==== Passage to read
I've seen a lot of color generators but I start to apply them and quickly
realized having a grab bag of colors that look good together does not mean I
have any clue where to use each one... and the result looks just as bad as one
with the wrong colors.

------
mkl
Hi Mackenzie, interesting site. I spotted some typos: "This sections hues" ->
"This section's hues", "adobe" -> "Adobe", "your designs colors" -> "your
design's colors".

------
sdan
Great! Love a new set of colors and was just looking for some the other day.
There are some other similar websites, but glad there's more! More colors the
better.

I've decided on some websites to entirely ditch this color scheme palette and
just go with a full-on gradient: [https://sdan.io/](https://sdan.io/) since I
couldn't find good schemes at the time.

------
stevenicr
Good idea and well executed, it shows you have some skills and deeper
knowledge with colors than most people, and informs, so people are likely to
read and learn.

using firedox here, the bottom 5 palettes on the left side are blank, but when
you click them, they do work to change the colors..

Your photo, the black and white profile, shows you with a great expression,
but I wonder about the clothing too much. I immediately start wondering what
the material of the coat(?) is.. thoughts run through, it almost seems like a
fur coat and that you have nothing on under it. As I look closer I notice
there is a Tshirt under that just blends with the black and white, so the nude
effect is likely unintentional.
========
==== Stored data
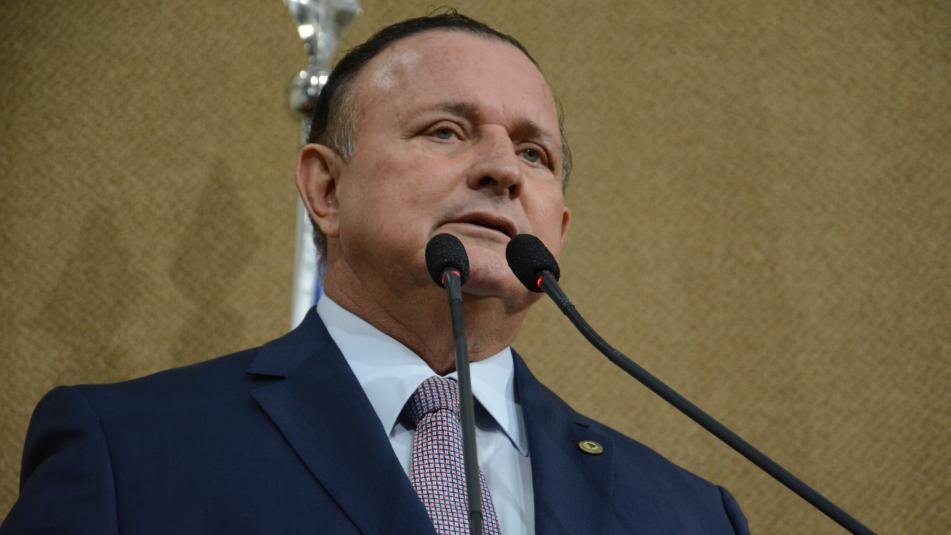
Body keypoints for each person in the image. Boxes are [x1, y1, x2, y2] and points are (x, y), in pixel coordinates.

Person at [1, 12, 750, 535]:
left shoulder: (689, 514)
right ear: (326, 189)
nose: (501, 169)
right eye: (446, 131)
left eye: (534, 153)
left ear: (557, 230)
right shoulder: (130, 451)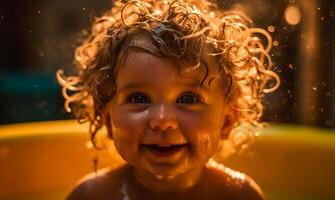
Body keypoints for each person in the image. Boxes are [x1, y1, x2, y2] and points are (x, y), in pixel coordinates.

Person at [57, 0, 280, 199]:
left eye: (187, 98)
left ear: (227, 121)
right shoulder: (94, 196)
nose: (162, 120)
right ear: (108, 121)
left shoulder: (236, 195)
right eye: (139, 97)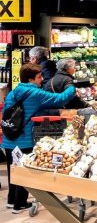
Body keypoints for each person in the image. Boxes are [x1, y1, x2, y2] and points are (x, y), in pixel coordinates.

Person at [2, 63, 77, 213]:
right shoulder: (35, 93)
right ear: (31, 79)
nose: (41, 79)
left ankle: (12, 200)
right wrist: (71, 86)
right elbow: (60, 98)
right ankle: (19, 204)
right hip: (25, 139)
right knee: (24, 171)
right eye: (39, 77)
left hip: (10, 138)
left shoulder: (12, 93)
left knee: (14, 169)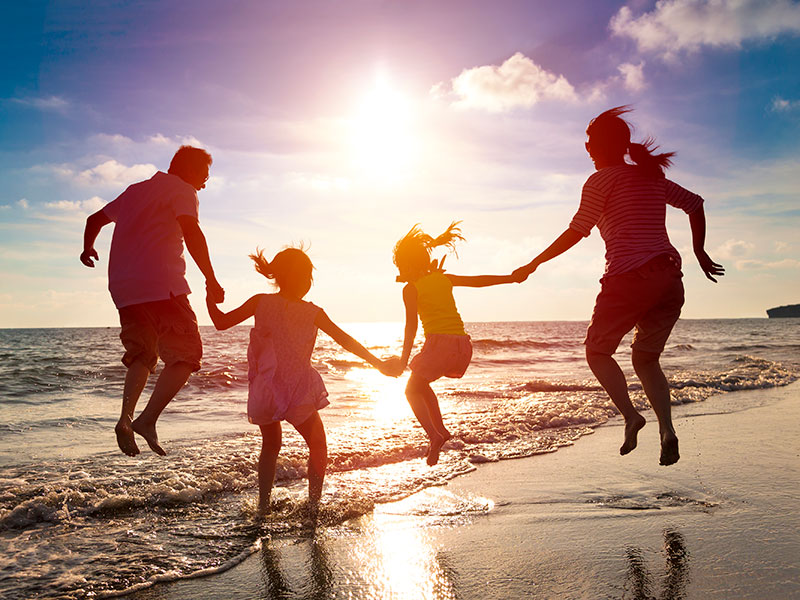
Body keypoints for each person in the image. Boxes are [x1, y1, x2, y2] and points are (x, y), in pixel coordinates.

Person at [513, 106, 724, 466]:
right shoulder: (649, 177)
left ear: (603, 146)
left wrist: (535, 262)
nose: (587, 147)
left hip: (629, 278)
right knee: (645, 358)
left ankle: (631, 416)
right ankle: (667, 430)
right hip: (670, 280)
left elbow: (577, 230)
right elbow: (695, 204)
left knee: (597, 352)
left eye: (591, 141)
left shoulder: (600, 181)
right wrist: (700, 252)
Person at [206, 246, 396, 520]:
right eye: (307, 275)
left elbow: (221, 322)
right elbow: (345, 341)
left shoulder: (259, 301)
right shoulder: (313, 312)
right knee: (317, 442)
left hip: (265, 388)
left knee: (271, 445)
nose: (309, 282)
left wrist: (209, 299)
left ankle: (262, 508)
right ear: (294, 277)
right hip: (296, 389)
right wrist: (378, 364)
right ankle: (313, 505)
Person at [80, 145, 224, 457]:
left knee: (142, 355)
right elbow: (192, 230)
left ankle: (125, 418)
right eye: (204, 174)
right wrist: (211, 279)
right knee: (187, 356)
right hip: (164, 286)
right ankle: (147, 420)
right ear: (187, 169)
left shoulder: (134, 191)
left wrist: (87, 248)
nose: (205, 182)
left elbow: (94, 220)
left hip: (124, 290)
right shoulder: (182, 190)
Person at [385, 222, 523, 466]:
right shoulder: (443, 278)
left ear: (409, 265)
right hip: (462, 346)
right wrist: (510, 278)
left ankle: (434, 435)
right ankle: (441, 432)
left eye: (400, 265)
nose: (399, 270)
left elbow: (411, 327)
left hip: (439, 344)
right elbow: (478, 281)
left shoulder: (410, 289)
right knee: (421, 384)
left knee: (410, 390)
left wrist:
========
==== Stored data
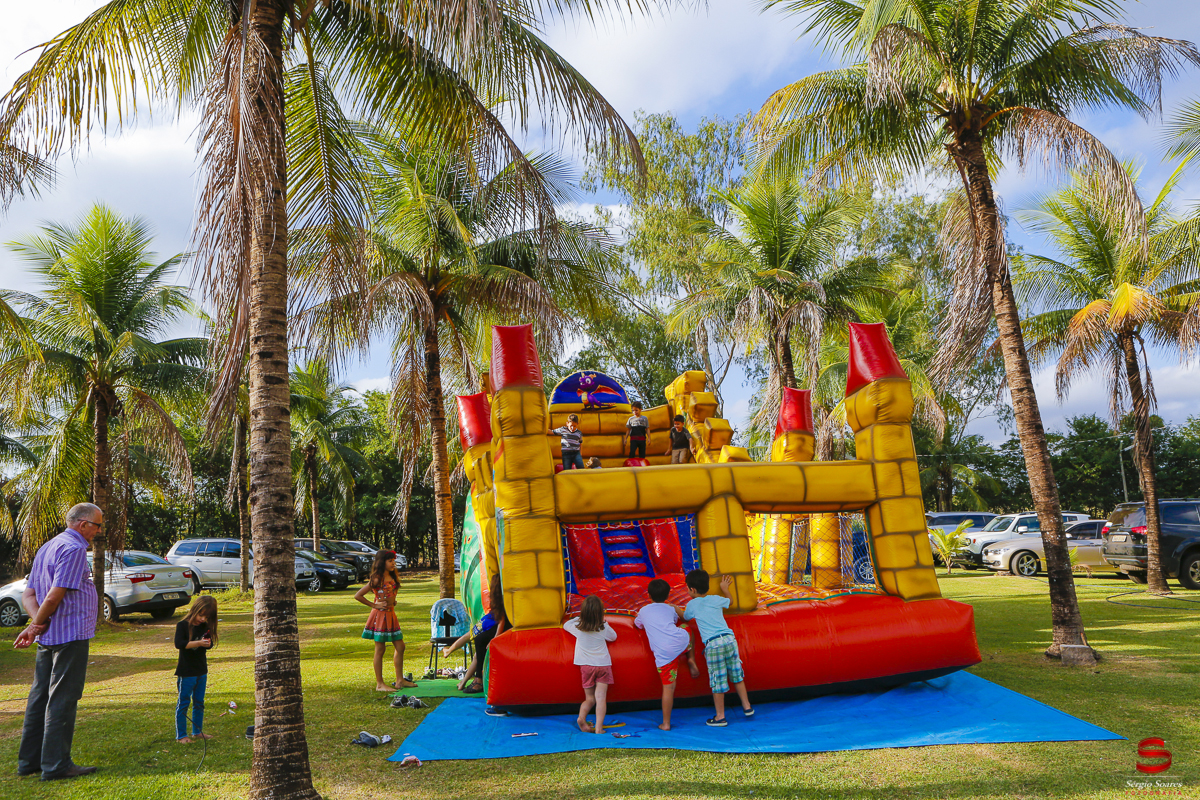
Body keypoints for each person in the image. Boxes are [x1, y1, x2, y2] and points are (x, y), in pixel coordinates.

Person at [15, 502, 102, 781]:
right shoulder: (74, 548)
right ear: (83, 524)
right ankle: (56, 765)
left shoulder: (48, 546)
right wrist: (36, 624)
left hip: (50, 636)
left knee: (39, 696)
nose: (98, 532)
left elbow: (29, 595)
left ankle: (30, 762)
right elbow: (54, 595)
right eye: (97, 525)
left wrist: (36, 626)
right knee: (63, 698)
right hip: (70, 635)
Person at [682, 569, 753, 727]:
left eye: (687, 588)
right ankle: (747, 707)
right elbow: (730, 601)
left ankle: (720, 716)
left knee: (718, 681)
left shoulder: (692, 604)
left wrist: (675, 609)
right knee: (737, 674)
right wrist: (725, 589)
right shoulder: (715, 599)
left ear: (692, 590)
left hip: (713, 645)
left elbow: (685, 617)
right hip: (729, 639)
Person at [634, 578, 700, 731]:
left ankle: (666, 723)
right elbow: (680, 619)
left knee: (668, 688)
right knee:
========
* What to work on:
1. Summarize the forum thread about the color site in two sentences.
2. Using the forum thread about the color site, explain in one sentence why sdan dropped a color scheme palette on some websites and used a full-on gradient instead.
3. List every typo correction that mkl suggests in the forum thread about the color site, giving each original wording and its fix.

* Solved tasks:
1. Commenters responded to a site offering color palettes, and one noted that having colors that look good together gives no clue where to use each one. Others pointed out typos, welcomed more color resources, reported that the bottom five palettes on the left appear blank but still change the colors when clicked, and commented on the profile photo.

2. sdan switched to a full-on gradient because good color schemes couldn't be found at the time.

3.
- "This sections hues" → "This section's hues"
- "adobe" → "Adobe"
- "your designs colors" → "your design's colors"